December 8, 2011

Day 8 - Running services with systemd

This was written by Jordan Sissel (semicomplete.com).

In the past three years of sysadvent, I've covered various process monitor tools like monit, supervisord, and upstart. A little while back I put Fedora 15 on my laptop and found a new one, systemd.
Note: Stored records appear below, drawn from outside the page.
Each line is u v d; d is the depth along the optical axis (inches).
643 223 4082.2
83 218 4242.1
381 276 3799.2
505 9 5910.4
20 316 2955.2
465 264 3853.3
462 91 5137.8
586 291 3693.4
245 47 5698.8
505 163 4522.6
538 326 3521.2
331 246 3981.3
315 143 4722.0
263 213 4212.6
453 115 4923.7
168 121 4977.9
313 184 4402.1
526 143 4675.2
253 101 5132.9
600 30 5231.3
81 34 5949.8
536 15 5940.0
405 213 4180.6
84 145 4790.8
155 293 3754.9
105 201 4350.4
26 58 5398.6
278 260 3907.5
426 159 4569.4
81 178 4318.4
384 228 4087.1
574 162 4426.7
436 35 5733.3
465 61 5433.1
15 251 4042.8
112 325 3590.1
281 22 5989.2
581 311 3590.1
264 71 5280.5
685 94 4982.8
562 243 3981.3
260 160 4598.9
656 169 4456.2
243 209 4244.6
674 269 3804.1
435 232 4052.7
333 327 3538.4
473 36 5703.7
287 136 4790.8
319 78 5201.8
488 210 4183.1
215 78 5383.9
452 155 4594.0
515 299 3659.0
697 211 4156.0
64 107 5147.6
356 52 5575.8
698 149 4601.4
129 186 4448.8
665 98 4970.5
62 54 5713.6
Since every tool seems to invent different terminology for the same things, for the purposes of this article when I say 'process' or 'service' I mean the same thing - a systemd service.

So let's dig in a bit.

A First Look

The first thing you'll need to know is how to interact with systemd: starting and stopping things - the usual business. The main tool for this is systemctl. Run it with no arguments, and it gives you a list of all services. You can also ask for status:

% systemctl status rsyslog.service
rsyslog.service - System Logging Service
          Loaded: loaded (/lib/systemd/system/rsyslog.service)
          Active: active (running) since Tue, 06 Dec 2011 22:32:58 -0800; 1 day and 1h ago
        Main PID: 803 (rsyslogd)
          CGroup: name=systemd:/system/rsyslog.service
                  └ 803 /sbin/rsyslogd -n -c 5

From the above, you can see a few notable and strange things:

  • it's called "rsyslog.service" not simply "rsyslog"
  • the config file is in /lib/systemd/system/rsyslog.service
  • it's running, and for how long
  • the pid, and that it said 'main pid' indicating it might support child processes somehow
  • it uses cgroups.
  • and finally, the process command and arguments

A Sample Service

What's the config file look like?

[Unit]
Description=System Logging Service

[Service]
EnvironmentFile=-/etc/sysconfig/rsyslog
ExecStartPre=/bin/systemctl stop systemd-kmsg-syslogd.service
ExecStart=/sbin/rsyslogd -n $SYSLOGD_OPTIONS
Sockets=syslog.socket
StandardOutput=null

[Install]
WantedBy=multi-user.target

Most of the above should be fairly straight forward, though the 'unit' and 'install' sections have strange names. I'll explain it from top to bottom.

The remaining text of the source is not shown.